About this task: Repeat the entries exactly. Leave nothing out.

┌──

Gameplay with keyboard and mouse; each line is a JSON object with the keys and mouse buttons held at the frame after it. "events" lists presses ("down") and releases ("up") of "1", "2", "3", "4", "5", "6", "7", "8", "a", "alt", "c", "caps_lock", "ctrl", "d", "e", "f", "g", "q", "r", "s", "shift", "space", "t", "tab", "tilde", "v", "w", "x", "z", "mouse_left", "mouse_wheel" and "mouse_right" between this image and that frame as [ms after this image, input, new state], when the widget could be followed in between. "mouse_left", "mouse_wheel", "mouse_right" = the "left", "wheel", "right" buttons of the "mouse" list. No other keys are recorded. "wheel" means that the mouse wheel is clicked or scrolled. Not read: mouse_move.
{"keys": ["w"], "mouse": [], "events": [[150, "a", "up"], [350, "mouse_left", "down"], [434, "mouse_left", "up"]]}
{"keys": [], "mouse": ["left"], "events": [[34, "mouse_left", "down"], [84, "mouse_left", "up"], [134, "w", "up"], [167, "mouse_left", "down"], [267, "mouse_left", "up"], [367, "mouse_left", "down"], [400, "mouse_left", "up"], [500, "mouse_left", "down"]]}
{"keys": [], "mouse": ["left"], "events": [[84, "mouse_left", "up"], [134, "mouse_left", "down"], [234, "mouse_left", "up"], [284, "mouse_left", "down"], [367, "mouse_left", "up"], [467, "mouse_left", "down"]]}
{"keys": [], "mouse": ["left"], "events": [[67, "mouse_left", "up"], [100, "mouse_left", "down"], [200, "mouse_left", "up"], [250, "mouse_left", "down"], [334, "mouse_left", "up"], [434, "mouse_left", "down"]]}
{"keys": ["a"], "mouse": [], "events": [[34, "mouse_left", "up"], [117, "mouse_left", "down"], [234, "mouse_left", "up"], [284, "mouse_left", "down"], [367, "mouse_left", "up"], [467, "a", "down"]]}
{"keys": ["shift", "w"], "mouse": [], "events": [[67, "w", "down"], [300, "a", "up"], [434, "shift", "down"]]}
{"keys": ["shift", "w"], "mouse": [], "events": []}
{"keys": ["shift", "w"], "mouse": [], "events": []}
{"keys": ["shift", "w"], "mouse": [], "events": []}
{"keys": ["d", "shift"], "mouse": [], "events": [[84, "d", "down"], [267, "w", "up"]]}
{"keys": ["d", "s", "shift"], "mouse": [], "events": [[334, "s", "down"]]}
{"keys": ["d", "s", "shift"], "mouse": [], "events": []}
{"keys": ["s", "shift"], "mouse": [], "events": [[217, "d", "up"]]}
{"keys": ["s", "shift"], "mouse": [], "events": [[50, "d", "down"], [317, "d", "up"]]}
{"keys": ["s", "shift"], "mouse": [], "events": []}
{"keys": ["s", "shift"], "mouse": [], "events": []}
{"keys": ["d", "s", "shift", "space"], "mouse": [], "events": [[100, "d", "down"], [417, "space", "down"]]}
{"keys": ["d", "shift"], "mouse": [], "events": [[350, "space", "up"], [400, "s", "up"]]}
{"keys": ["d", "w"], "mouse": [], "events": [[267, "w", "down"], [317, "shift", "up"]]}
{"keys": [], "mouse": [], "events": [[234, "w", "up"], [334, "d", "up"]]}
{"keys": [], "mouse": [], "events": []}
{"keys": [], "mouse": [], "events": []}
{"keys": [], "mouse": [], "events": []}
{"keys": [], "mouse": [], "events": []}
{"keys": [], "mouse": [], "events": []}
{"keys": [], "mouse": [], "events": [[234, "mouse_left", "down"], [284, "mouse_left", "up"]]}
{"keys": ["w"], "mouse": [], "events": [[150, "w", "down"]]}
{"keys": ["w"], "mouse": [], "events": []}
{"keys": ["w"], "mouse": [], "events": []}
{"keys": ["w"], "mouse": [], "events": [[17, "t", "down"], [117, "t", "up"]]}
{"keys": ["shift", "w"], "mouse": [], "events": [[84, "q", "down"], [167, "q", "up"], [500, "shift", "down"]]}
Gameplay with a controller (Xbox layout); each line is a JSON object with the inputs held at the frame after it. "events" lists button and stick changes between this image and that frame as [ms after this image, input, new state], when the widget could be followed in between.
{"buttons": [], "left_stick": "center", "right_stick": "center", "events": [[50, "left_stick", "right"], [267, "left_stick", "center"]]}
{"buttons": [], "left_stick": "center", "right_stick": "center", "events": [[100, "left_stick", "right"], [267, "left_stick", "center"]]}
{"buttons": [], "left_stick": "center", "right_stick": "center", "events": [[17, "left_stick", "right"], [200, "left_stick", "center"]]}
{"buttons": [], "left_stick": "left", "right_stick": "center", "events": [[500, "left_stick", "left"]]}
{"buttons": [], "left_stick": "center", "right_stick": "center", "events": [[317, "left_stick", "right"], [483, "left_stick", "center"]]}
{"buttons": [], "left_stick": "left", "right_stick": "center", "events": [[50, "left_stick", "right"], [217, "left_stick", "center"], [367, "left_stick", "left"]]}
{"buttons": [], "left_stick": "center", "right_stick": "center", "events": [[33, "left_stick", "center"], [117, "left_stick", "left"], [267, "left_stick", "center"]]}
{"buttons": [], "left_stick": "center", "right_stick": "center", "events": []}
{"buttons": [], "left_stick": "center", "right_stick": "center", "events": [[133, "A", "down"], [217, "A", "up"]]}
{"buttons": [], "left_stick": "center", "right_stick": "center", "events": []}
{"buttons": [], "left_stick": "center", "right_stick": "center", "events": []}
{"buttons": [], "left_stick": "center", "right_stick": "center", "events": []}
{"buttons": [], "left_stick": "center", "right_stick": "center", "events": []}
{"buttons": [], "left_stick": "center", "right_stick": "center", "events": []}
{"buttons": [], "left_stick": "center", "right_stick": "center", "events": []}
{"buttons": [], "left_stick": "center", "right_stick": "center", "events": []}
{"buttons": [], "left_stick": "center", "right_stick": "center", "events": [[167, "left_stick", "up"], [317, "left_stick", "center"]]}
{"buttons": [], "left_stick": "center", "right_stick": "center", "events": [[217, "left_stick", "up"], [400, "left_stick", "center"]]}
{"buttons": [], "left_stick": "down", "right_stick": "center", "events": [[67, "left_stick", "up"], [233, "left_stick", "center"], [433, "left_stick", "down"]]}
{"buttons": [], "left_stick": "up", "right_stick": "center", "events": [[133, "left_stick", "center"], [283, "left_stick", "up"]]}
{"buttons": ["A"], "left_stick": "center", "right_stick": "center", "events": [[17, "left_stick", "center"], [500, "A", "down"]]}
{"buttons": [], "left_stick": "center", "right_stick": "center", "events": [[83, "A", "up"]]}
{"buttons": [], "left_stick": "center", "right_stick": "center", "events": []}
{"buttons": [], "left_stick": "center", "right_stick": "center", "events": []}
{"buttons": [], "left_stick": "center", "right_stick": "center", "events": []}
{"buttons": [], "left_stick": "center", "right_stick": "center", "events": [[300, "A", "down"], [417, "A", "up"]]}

└──

Response below:
Gameplay with keyboard and mouse; each line is a JSON object with the keys and mouse buttons held at the frame after it. "events" lists presses ("down") and releases ("up") of "1", "2", "3", "4", "5", "6", "7", "8", "a", "alt", "c", "caps_lock", "ctrl", "d", "e", "f", "g", "q", "r", "s", "shift", "space", "t", "tab", "tilde", "v", "w", "x", "z", "mouse_left", "mouse_wheel" and "mouse_right" between this image and that frame as [ms after this image, input, new state], when the widget could be followed in between. "mouse_left", "mouse_wheel", "mouse_right" = the "left", "wheel", "right" buttons of the "mouse" list. No other keys are recorded. "wheel" means that the mouse wheel is clicked or scrolled. Not read: mouse_move.
{"keys": ["w"], "mouse": [], "events": [[150, "a", "up"], [350, "mouse_left", "down"], [434, "mouse_left", "up"]]}
{"keys": [], "mouse": ["left"], "events": [[34, "mouse_left", "down"], [84, "mouse_left", "up"], [134, "w", "up"], [167, "mouse_left", "down"], [267, "mouse_left", "up"], [367, "mouse_left", "down"], [400, "mouse_left", "up"], [500, "mouse_left", "down"]]}
{"keys": [], "mouse": ["left"], "events": [[84, "mouse_left", "up"], [134, "mouse_left", "down"], [234, "mouse_left", "up"], [284, "mouse_left", "down"], [367, "mouse_left", "up"], [467, "mouse_left", "down"]]}
{"keys": [], "mouse": ["left"], "events": [[67, "mouse_left", "up"], [100, "mouse_left", "down"], [200, "mouse_left", "up"], [250, "mouse_left", "down"], [334, "mouse_left", "up"], [434, "mouse_left", "down"]]}
{"keys": ["a"], "mouse": [], "events": [[34, "mouse_left", "up"], [117, "mouse_left", "down"], [234, "mouse_left", "up"], [284, "mouse_left", "down"], [367, "mouse_left", "up"], [467, "a", "down"]]}
{"keys": ["shift", "w"], "mouse": [], "events": [[67, "w", "down"], [300, "a", "up"], [434, "shift", "down"]]}
{"keys": ["shift", "w"], "mouse": [], "events": []}
{"keys": ["shift", "w"], "mouse": [], "events": []}
{"keys": ["shift", "w"], "mouse": [], "events": []}
{"keys": ["d", "shift"], "mouse": [], "events": [[84, "d", "down"], [267, "w", "up"]]}
{"keys": ["d", "s", "shift"], "mouse": [], "events": [[334, "s", "down"]]}
{"keys": ["d", "s", "shift"], "mouse": [], "events": []}
{"keys": ["s", "shift"], "mouse": [], "events": [[217, "d", "up"]]}
{"keys": ["s", "shift"], "mouse": [], "events": [[50, "d", "down"], [317, "d", "up"]]}
{"keys": ["s", "shift"], "mouse": [], "events": []}
{"keys": ["s", "shift"], "mouse": [], "events": []}
{"keys": ["d", "s", "shift", "space"], "mouse": [], "events": [[100, "d", "down"], [417, "space", "down"]]}
{"keys": ["d", "shift"], "mouse": [], "events": [[350, "space", "up"], [400, "s", "up"]]}
{"keys": ["d", "w"], "mouse": [], "events": [[267, "w", "down"], [317, "shift", "up"]]}
{"keys": [], "mouse": [], "events": [[234, "w", "up"], [334, "d", "up"]]}
{"keys": [], "mouse": [], "events": []}
{"keys": [], "mouse": [], "events": []}
{"keys": [], "mouse": [], "events": []}
{"keys": [], "mouse": [], "events": []}
{"keys": [], "mouse": [], "events": []}
{"keys": [], "mouse": [], "events": [[234, "mouse_left", "down"], [284, "mouse_left", "up"]]}
{"keys": ["w"], "mouse": [], "events": [[150, "w", "down"]]}
{"keys": ["w"], "mouse": [], "events": []}
{"keys": ["w"], "mouse": [], "events": []}
{"keys": ["w"], "mouse": [], "events": [[17, "t", "down"], [117, "t", "up"]]}
{"keys": ["shift", "w"], "mouse": [], "events": [[84, "q", "down"], [167, "q", "up"], [500, "shift", "down"]]}
Gameplay with a controller (Xbox layout); each line is a JSON object with the inputs held at the frame after it. "events" lists button and stick changes between this image and that frame as [ms after this image, input, new state], when the widget could be followed in between.
{"buttons": [], "left_stick": "center", "right_stick": "center", "events": [[50, "left_stick", "right"], [267, "left_stick", "center"]]}
{"buttons": [], "left_stick": "center", "right_stick": "center", "events": [[100, "left_stick", "right"], [267, "left_stick", "center"]]}
{"buttons": [], "left_stick": "center", "right_stick": "center", "events": [[17, "left_stick", "right"], [200, "left_stick", "center"]]}
{"buttons": [], "left_stick": "left", "right_stick": "center", "events": [[500, "left_stick", "left"]]}
{"buttons": [], "left_stick": "center", "right_stick": "center", "events": [[317, "left_stick", "right"], [483, "left_stick", "center"]]}
{"buttons": [], "left_stick": "left", "right_stick": "center", "events": [[50, "left_stick", "right"], [217, "left_stick", "center"], [367, "left_stick", "left"]]}
{"buttons": [], "left_stick": "center", "right_stick": "center", "events": [[33, "left_stick", "center"], [117, "left_stick", "left"], [267, "left_stick", "center"]]}
{"buttons": [], "left_stick": "center", "right_stick": "center", "events": []}
{"buttons": [], "left_stick": "center", "right_stick": "center", "events": [[133, "A", "down"], [217, "A", "up"]]}
{"buttons": [], "left_stick": "center", "right_stick": "center", "events": []}
{"buttons": [], "left_stick": "center", "right_stick": "center", "events": []}
{"buttons": [], "left_stick": "center", "right_stick": "center", "events": []}
{"buttons": [], "left_stick": "center", "right_stick": "center", "events": []}
{"buttons": [], "left_stick": "center", "right_stick": "center", "events": []}
{"buttons": [], "left_stick": "center", "right_stick": "center", "events": []}
{"buttons": [], "left_stick": "center", "right_stick": "center", "events": []}
{"buttons": [], "left_stick": "center", "right_stick": "center", "events": [[167, "left_stick", "up"], [317, "left_stick", "center"]]}
{"buttons": [], "left_stick": "center", "right_stick": "center", "events": [[217, "left_stick", "up"], [400, "left_stick", "center"]]}
{"buttons": [], "left_stick": "down", "right_stick": "center", "events": [[67, "left_stick", "up"], [233, "left_stick", "center"], [433, "left_stick", "down"]]}
{"buttons": [], "left_stick": "up", "right_stick": "center", "events": [[133, "left_stick", "center"], [283, "left_stick", "up"]]}
{"buttons": ["A"], "left_stick": "center", "right_stick": "center", "events": [[17, "left_stick", "center"], [500, "A", "down"]]}
{"buttons": [], "left_stick": "center", "right_stick": "center", "events": [[83, "A", "up"]]}
{"buttons": [], "left_stick": "center", "right_stick": "center", "events": []}
{"buttons": [], "left_stick": "center", "right_stick": "center", "events": []}
{"buttons": [], "left_stick": "center", "right_stick": "center", "events": []}
{"buttons": [], "left_stick": "center", "right_stick": "center", "events": [[300, "A", "down"], [417, "A", "up"]]}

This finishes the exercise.